I believe something along the lines of what lallara has suggested above - soft clones are a relatively insecure method of immortality, and so capsuleers in general consider themselves 'vulnerable' - they are still more permament/inviolate than poor baseliners, but they do not have the micro-quantum entanglement benefits of the NIS implant.
That being said, the good old networking security acronym 'VIA' (verification, integrity and authenticity) is a can of worms with any modern expression of the facts. Quantum entanglement is our 'tachyon pulse' so to speak, a deus ex machina that saves us from our mistakes with little satisfaction of the pseudo-scientific expression we attempt to bring to bear on it. As the mind is constantly being adapted to new conditions, skills and cybernetic interference, the only live link is the capsule interface. A soft clone is literally a hard back up, and the point of failure in hard back ups lies in the very memory locations they inhabit.
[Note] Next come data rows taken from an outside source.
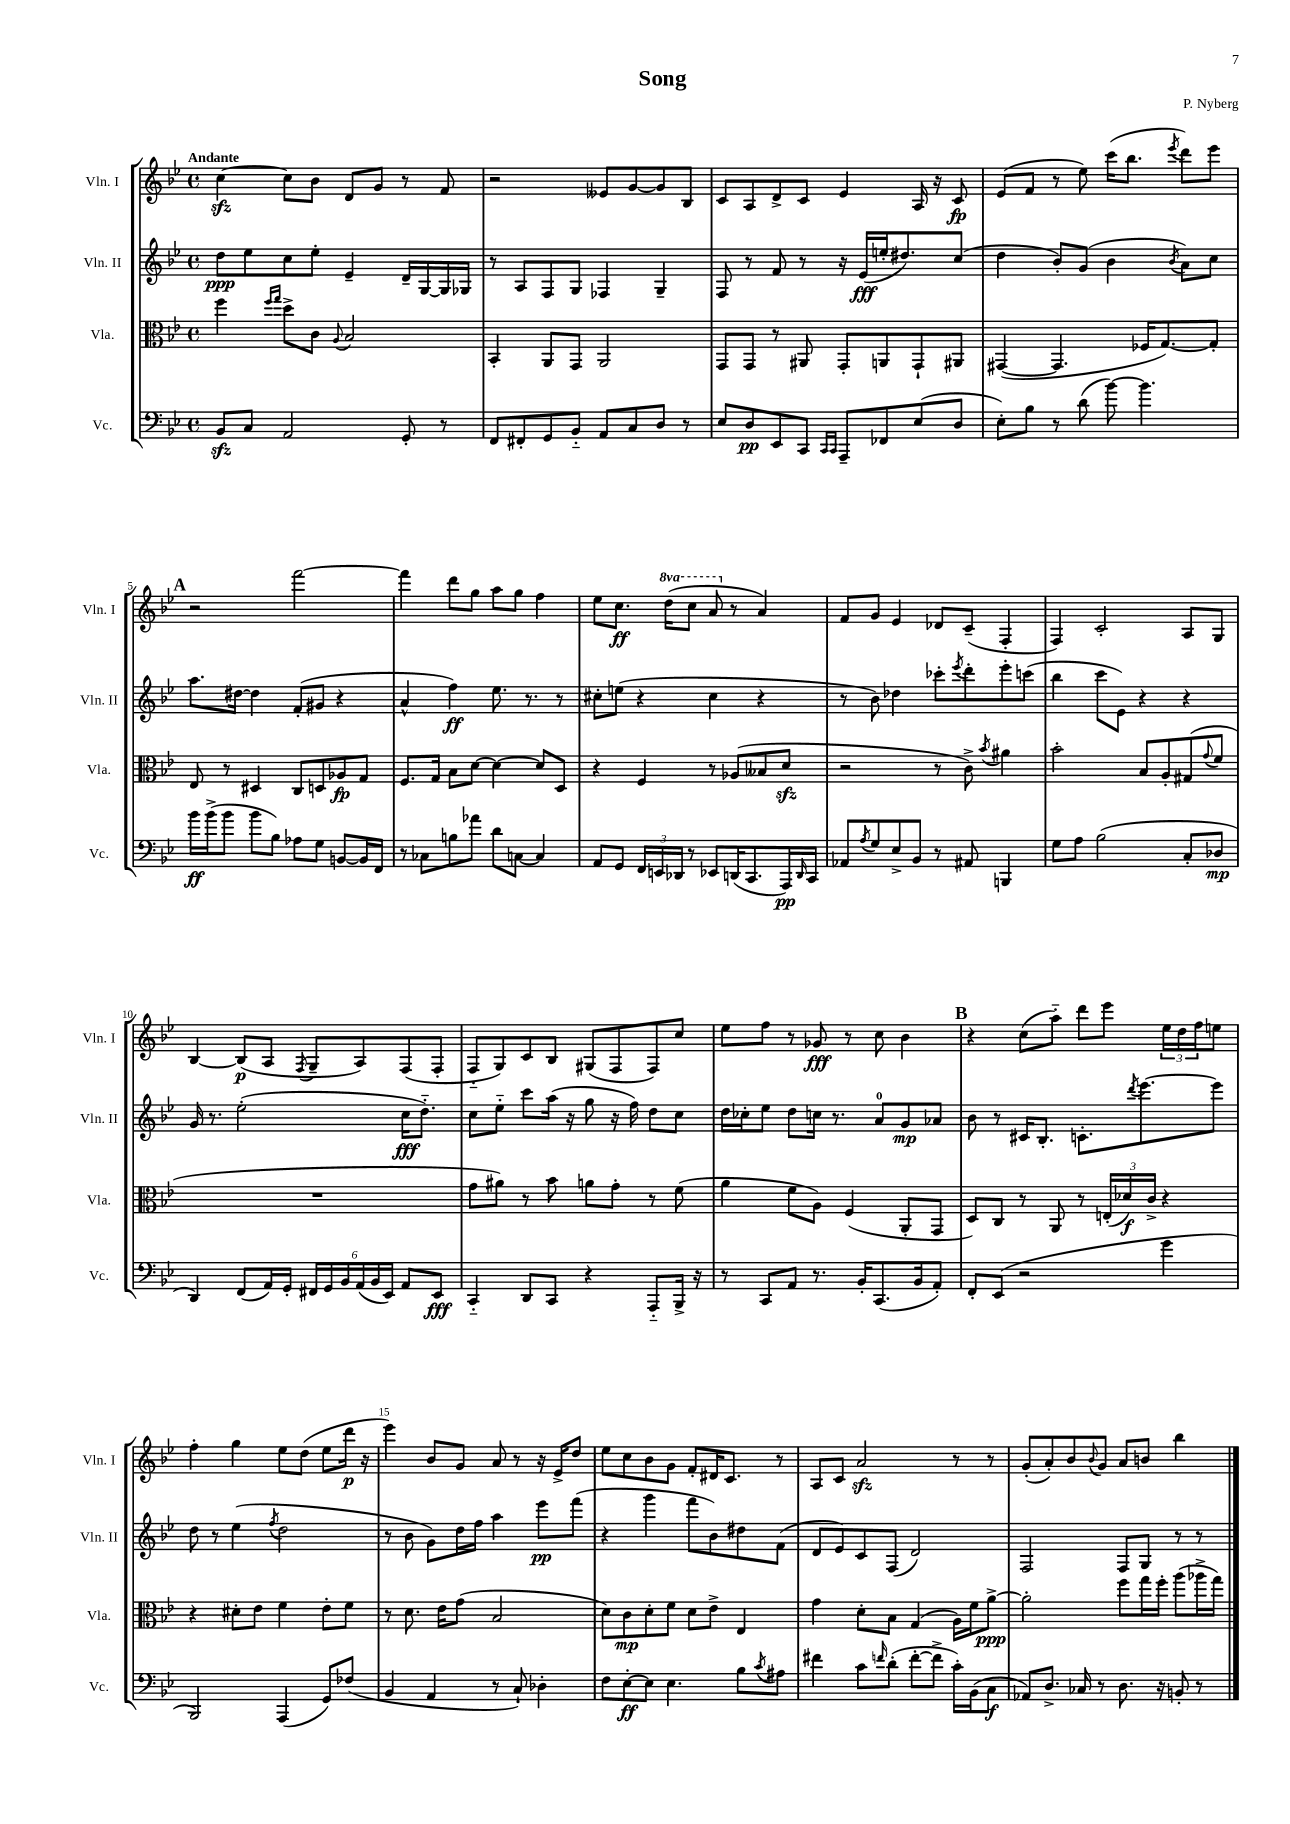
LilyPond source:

\header { title = "Song" composer = "P. Nyberg" }
<<
\new StaffGroup <<
\new Staff = "s0" \with { instrumentName = "Vln. I" shortInstrumentName = "Vln. I" } {
    \clef treble \key bes \major \defaultTimeSignature \time 4/4 \set Staff.ottavationMarkups = #ottavation-simple-ordinals \tempo "Andante"
    c''4~\sfz c''8 bes'8 d'8 g'8 r8 f'8 |
    r2 eeses'8 g'8~ g'8 bes8 |
    c'8 a8 d'8-> c'8 ees'4 a16 r16 c'8\fp |
    ees'8( f'8 r8 ees''8) c'''16( bes''8. \acciaccatura { ees'''8 } d'''8) ees'''8 |
    \mark \markup { \bold "A" } r2 f'''2~ |
    f'''4 d'''8 g''8 a''8 g''8 f''4 |
    ees''8 c''8.\ff \ottava #1 d'''16( c'''8 a''8 \ottava #0 r8 a'4) |
    f'8 g'8 ees'4 des'8 c'8--( f4-. |
    f4) c'2-. a8 g8 |
    bes4~ bes8\p( a8 \acciaccatura { f8 } g8-- a8) f8( f8-. |
    f8-_ g8) c'8 bes8 gis8( f8 f8) c''8 |
    ees''8 f''8 r8 ges'8\fff r8 c''8 bes'4 |
    \mark \markup { \bold "B" } r4 c''8( a''8-_) d'''8 ees'''8 \tuplet 3/2 { ees''16 d''16 f''16 } e''8 |
    f''4-. g''4 ees''8 d''8( ees''8 d'''16\p r16 |
    ees'''4) bes'8 g'8 a'8 r8 r16 ees'16-> d''8 |
    ees''8 c''8 bes'8 g'8 f'8-. dis'16 c'8. r8 |
    a8 c'8 a'2\sfz r8 r8 |
    g'8-.( a'8-.) bes'8 \appoggiatura { bes'8 } g'8 a'8 b'8 bes''4 \bar "|." |
}
\new Staff = "s1" \with { instrumentName = "Vln. II" shortInstrumentName = "Vln. II" } {
    \clef treble \key bes \major \defaultTimeSignature \time 4/4
    d''8\ppp ees''8 c''8 ees''8-. ees'4-- d'16-- g16~ g16 ges16 |
    r8 a8 f8 g8 fes4 g4-- |
    f8 r8 f'8 r8 r16 ees'16\fff( e''16-. dis''8.) c''8( |
    d''4 bes'8-.) g'8( bes'4 \acciaccatura { bes'8 } a'8) c''8 |
    \mark \markup { \bold "A" } a''8. dis''16~ dis''4 f'8-.( gis'8 r4 |
    a'4-^ f''4\ff) ees''8. r8. r8 |
    cis''8-. e''8( r4 cis''4 r4 |
    r8 bes'8) des''4 ces'''8-. \acciaccatura { ees'''8 } d'''8-. ees'''8-. c'''8( |
    bes''4 c'''8 ees'8) r4 r4 |
    g'16 r8. ees''2-.( c''16\fff d''8.-_) |
    c''8 ees''8-_ c'''8 a''16( r16 g''8 r16 f''16) d''8 c''8 |
    d''16 ces''16-. ees''8 d''8 c''16 r8. a'8-0 g'8\mp aes'8 |
    \mark \markup { \bold "B" } bes'8 r8 cis'16 bes8.-. c'8.-. \acciaccatura { d'''8 } ees'''8.~ ees'''8 |
    d''8 r8 ees''4( \acciaccatura { f''8 } d''2 |
    r8 bes'8 g'8) d''16 f''16 a''4 ees'''8\pp f'''8( |
    r4 g'''4 f'''8 bes'8) dis''8 f'8( |
    d'8 ees'8) c'8 f8( d'2) |
    f2 f8 g8 r8 r8 \bar "|." |
}
\new Staff = "s2" \with { instrumentName = "Vla." shortInstrumentName = "Vla." } {
    \clef alto \key bes \major \defaultTimeSignature \time 4/4
    f''4 \grace { f''16 g''16 } d''8-> c'8 \appoggiatura { a8 } bes2 |
    bes,4-. a,8 g,8 a,2 |
    g,8 g,8 r8 ais,8 g,8-. a,8 g,8-! ais,8 |
    gis,4~( gis,4. fes16 g8.~) g8-. |
    \mark \markup { \bold "A" } ees8 r8 dis4 c8 d8 aes8\fp g8 |
    f8. g16 bes8 d'8~ d'4~ d'8 d8 |
    r4 f4 r8 aes8( beses8 d'8\sfz |
    r2 r8 c'8->) \acciaccatura { bes'8 } ais'4 |
    bes'2-. bes8 a8-. gis8( \appoggiatura { g'8 } f'8 |
    R1 |
    g'8 ais'8) r8 bes'8 a'8 g'8-. r8 f'8( |
    a'4 f'8 a8) f4( a,8-. g,8 |
    \mark \markup { \bold "B" } d8) c8 r8 a,8 r8 \tuplet 3/2 { e16-.( des'16\f) c'16-> } r4 |
    r4 dis'8-. ees'8 f'4 ees'8-. f'8 |
    r8 d'8. ees'16 g'8( bes2 |
    d'8) c'8\mp d'8-. f'8 d'8 ees'8-> ees4 |
    g'4 d'8-. bes8 g4( a16) f'16 a'8~->\ppp |
    a'2-. f''8 g''16 f''16-. a''8( aes''16-> g''16) \bar "|." |
}
\new Staff = "s3" \with { instrumentName = "Vc." shortInstrumentName = "Vc." } {
    \clef bass \key bes \major \defaultTimeSignature \time 4/4
    bes,8\sfz c8 a,2 g,8-. r8 |
    f,8 fis,8-. g,8 bes,8-_ a,8 c8 d8 r8 |
    ees8 d8\pp ees,8 c,8 \grace { c,16 c,16 } a,,8-- fes,8 ees8( d8 |
    ees8-.) bes8 r8 d'8( bes'8~) bes'4. |
    \mark \markup { \bold "A" } bes'16\ff bes'16->( bes'8 bes'8 bes8) aes8 g8 b,8~ b,16 f,16 |
    r8 ces8 b8 aes'8 d'8 c8~ c4 |
    a,8 g,8 \tuplet 3/2 { f,16 e,16 des,16 } r8 ees,8 d,16( c,8. a,,16\pp) \grace { d,16 } c,16 |
    aes,8 \acciaccatura { a8 } g8 ees8-> bes,8 r8 ais,8 b,,4 |
    g8 a8 bes2( c8-. des8\mp |
    d,4) f,8( a,16) g,16-. \tuplet 6/4 { fis,16 g,16 bes,16 a,16( bes,16 ees,16) } a,8 ees,8\fff |
    c,4-_ d,8 c,8 r4 a,,8-_ bes,,16-> r16 |
    r8 c,8 a,8 r8. bes,16-. c,8.( bes,16 a,8-.) |
    \mark \markup { \bold "B" } f,8-. ees,8( r2 g'4 |
    bes,,2) a,,4( g,8) fes8( |
    bes,4 a,4 r8 c8-!) des4-. |
    f8 ees8~-.\ff ees8 ees4. bes8 \acciaccatura { c'8 } ais8 |
    fis'4 c'8 \grace { f'16 } d'8-.( f'8~-. f'8-> c'16-.) bes,16( c8\f |
    aes,8) d8.-> ces16 r8 d8. r16 b,8-. r8 \bar "|." |
}
>>
>>
\layout { \context { \Score \override BarNumber.break-visibility = ##(#f #t #t) barNumberVisibility = #(every-nth-bar-number-visible 5) } }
There is a webcomic, I forget which, where the protagonist clones him/herself to become immortal, but an AI tests them against a biometric, psychological and personality auguring battery of challenges, which even a tiny failure of results in the destruction of the clone before it's release - thus ensuring the 'right' personality lives on. Brutal, grim, and not within the remit of current PF. But an interesting option for those paranoid capsuleers who have the means (nullsec outpost clone bays for example) to enforce their own code of practice to ensure that their copy wasn't pilfered or interfered with.
If you want to be securely immortal out of pod, spend that immortality ensuring your own security - the technological equivalent of the crazy unshaven inventor sitting in a bath of dettol screening every door handle for germs on a compulsive basis.